Update: so this is my first Mother Talk review. If you click over to their site, you'll see my review gets the shortest shrift in the summary and they quote simply this:
Crunchy Granola says “There’s a lot to like about The Daring Book for Girls–not least its sparkly turquoise color which Curious Girl got very excited about.”
I guess that's OK--after all, this book is a Mother Talk project, and they organized a cheering section. I'll bring the lavender pom poms next time.

9 comments:

Dawn said...

I think this would be a great piece for Slate or Salon!!

Jody said...

I won't buy either book for my kids. If they want to buy it themselves, if they ask for it, of course I'll allow that (even give it as a gift -- the use of the word "allow" here suggests that I censor the kids' reading more than I do). But I won't buy it myself, because both this book and the book for boys send messages I do not support. For all the reasons you outlined so succinctly.

Arwen said...

This *would* be a great piece for Slate or Salon.

S. said...

Do you think HarperCollins would market that one in a lavendar cover? With iridescent gilding?

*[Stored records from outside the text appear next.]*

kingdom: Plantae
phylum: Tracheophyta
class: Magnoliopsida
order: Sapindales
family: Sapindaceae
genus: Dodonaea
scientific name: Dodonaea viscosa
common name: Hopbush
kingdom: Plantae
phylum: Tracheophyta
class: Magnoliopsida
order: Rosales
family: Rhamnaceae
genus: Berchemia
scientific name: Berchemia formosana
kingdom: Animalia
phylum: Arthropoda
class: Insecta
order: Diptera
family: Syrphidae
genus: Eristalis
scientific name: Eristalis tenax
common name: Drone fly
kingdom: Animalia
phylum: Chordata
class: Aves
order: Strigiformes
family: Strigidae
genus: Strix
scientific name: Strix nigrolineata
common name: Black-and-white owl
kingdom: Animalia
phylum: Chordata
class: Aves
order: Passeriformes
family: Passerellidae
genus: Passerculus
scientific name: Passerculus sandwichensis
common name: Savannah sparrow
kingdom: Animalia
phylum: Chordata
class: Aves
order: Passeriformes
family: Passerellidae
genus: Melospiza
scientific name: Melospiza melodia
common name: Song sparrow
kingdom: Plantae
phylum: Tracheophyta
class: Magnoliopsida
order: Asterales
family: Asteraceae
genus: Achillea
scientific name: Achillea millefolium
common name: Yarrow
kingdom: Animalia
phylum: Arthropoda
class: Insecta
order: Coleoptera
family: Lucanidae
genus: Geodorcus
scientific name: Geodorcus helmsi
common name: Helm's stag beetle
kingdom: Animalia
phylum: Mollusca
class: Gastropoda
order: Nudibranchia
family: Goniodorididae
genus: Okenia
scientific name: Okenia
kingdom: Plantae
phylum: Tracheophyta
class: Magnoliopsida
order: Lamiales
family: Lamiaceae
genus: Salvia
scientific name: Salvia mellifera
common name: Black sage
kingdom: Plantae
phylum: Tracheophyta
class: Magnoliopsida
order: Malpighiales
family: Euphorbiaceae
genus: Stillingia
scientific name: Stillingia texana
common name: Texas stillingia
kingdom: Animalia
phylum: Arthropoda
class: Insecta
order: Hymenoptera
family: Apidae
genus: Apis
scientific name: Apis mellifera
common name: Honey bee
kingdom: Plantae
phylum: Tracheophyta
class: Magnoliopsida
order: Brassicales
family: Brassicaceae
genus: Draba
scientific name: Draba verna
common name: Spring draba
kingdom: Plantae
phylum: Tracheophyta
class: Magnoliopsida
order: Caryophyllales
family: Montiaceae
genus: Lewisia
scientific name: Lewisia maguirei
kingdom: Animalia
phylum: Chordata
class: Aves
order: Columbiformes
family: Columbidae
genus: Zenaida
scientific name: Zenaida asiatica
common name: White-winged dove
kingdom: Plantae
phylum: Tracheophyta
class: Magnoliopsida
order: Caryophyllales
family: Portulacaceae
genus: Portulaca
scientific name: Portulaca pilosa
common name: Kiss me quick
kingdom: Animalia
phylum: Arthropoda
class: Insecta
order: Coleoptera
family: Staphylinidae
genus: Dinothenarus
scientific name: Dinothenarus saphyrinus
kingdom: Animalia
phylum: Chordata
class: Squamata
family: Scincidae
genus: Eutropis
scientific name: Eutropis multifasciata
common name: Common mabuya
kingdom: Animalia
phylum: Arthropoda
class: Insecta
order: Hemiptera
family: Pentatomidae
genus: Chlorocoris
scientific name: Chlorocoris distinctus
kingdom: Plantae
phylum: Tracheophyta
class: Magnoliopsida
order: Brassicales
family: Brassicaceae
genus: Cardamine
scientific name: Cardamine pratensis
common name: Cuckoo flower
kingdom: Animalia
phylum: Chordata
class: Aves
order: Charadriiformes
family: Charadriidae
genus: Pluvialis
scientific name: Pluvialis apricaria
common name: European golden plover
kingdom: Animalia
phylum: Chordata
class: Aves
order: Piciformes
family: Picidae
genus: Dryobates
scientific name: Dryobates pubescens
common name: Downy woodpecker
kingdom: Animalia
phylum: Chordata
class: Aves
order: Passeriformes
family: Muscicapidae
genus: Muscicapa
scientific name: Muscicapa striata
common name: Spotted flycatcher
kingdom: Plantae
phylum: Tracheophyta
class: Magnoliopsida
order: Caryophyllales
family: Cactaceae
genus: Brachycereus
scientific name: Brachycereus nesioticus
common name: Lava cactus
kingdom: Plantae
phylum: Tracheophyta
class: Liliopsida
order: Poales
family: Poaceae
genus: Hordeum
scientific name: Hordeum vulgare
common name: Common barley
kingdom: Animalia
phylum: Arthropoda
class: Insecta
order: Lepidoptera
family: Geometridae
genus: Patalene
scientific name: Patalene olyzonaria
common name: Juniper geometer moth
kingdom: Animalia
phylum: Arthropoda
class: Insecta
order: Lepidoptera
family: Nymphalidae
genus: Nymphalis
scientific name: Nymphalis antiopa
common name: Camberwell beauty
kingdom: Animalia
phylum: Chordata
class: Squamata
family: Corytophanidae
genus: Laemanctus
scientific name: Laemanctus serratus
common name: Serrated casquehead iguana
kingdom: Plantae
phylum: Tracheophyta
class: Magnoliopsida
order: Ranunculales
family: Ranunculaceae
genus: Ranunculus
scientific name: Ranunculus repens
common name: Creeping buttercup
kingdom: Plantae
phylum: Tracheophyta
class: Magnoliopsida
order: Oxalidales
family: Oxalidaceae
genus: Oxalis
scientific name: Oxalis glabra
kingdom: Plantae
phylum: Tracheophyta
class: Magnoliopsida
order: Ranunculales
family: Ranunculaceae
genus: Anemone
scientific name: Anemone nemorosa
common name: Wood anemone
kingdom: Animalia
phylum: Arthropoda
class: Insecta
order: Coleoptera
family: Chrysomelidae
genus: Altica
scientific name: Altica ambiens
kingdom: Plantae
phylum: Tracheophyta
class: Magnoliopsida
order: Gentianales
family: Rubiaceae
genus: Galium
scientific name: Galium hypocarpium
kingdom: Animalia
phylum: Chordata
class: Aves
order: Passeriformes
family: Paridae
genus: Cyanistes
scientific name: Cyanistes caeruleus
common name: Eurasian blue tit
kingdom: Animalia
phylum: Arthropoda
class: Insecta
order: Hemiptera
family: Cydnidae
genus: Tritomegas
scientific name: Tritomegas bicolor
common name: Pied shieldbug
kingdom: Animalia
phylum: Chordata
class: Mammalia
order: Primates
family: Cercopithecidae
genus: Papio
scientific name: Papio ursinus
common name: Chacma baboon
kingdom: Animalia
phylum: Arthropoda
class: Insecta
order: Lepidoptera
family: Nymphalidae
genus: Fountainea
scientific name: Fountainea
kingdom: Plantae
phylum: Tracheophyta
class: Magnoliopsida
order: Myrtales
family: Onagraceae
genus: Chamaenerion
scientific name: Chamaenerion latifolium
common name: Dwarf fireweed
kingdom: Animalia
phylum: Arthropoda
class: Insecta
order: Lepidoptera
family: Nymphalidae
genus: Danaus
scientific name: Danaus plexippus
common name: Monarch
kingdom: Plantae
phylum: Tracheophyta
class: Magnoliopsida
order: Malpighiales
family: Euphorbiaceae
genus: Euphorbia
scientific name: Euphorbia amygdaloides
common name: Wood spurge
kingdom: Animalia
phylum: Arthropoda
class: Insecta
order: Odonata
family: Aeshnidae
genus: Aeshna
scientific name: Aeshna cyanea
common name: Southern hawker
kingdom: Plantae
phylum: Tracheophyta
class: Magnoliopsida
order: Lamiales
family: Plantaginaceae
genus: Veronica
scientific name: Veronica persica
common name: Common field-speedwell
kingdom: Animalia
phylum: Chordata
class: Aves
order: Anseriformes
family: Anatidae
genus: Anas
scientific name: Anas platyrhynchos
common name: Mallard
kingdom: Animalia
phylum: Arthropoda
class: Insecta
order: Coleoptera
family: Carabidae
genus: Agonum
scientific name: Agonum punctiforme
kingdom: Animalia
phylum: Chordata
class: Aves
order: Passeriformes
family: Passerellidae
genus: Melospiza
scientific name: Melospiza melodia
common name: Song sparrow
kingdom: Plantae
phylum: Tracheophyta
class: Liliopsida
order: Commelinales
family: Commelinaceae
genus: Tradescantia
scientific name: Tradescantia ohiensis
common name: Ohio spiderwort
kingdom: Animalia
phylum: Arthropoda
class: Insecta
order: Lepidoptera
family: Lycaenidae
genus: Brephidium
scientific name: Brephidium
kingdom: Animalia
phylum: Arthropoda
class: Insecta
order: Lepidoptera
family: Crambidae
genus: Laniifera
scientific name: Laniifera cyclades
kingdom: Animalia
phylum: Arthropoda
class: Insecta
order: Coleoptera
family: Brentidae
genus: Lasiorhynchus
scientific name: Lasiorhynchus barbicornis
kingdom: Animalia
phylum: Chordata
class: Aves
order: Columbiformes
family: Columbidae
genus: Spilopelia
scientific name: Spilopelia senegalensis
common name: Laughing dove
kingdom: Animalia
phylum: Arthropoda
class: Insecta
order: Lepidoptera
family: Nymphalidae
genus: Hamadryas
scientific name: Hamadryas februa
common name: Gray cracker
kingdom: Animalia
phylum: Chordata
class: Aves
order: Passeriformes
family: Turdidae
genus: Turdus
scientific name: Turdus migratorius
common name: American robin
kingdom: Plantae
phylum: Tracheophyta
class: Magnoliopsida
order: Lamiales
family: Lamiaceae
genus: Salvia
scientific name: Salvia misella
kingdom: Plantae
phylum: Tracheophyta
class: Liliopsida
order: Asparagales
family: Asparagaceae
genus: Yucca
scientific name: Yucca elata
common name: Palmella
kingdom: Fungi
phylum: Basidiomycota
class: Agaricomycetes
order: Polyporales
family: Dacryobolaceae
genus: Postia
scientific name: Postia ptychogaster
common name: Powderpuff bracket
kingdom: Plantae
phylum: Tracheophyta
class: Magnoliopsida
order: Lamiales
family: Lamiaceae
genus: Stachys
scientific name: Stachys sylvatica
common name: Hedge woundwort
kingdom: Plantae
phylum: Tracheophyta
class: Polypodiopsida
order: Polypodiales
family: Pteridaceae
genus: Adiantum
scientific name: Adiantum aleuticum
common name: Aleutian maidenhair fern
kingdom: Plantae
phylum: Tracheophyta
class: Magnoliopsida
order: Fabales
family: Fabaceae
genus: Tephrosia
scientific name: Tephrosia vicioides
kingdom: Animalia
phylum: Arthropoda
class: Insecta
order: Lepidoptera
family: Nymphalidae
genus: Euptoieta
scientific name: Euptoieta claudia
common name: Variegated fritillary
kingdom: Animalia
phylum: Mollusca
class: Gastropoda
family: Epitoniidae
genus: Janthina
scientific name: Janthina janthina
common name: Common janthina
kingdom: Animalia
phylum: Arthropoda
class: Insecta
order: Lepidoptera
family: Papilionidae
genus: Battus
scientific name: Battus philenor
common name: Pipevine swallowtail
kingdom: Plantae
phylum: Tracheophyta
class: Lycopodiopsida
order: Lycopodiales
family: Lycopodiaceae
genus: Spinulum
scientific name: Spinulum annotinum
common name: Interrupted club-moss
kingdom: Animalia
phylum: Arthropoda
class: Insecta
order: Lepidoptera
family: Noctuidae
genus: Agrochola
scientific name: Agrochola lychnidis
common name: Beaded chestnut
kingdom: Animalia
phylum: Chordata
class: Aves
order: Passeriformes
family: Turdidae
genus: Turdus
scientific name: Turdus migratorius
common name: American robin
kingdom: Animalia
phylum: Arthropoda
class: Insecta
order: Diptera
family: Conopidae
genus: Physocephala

I don't use a ground cover because unless it's very exactly the same footprint as your tent it will catch rainwater that will then pool and you'll have a much bigger problem than ground moisture. A sleeping pad under your sleeping bag is really all you need to stay dry.

(But my background is long-distance hiking, and the groundcover also strikes me as unnecessary weight.)

niobe said...

Also, the fact that the girls' book is basically a knock-off of the boys' strikes me as unpleasantly Adam's rib-esque.

jo(e) said...

I hate that the books are so gendered. And the book encourages the wearing of high heels? Ugh, ugh, ugh.

Great post. You put this all so tactfully!

Libby said...

FWIW, I clicked over to this review *because* it had the shortest blurb over at Mother-Talk. Having written mine, I wanted to see what other folks said, and I figured you must have expressed some ambivalence (as did I). Glad to have read your comments...

Rev Dr Mom said...

I don't know anything about Mother Talk, but I think they certainly did your review an injustice.

I haven't read either book--my kids are beyond the age where it would be relevant, but I too am distressed by the gendered way they have been produced and marketed, and I think your comments are excellent.

moreena said...

Just a general comment on the Mother-Talk model...

I was originally excited about the whole concept--a way to organize talks about books across the parenting blogosphere? Cool! But it seems to have turned into, as you point out, more of a blog cheerleading section than an honest, sometimes negative, examination of the books chosen.

I can't imagine this model can really be successful. Who really wants links to a kajillion blogs all saying "Yay! I loved it!"??

And, while there is no explicit condition that the review must be positive, I wonder how often bloggers who submit ambivalent reviews are chosen for subsequent reviews?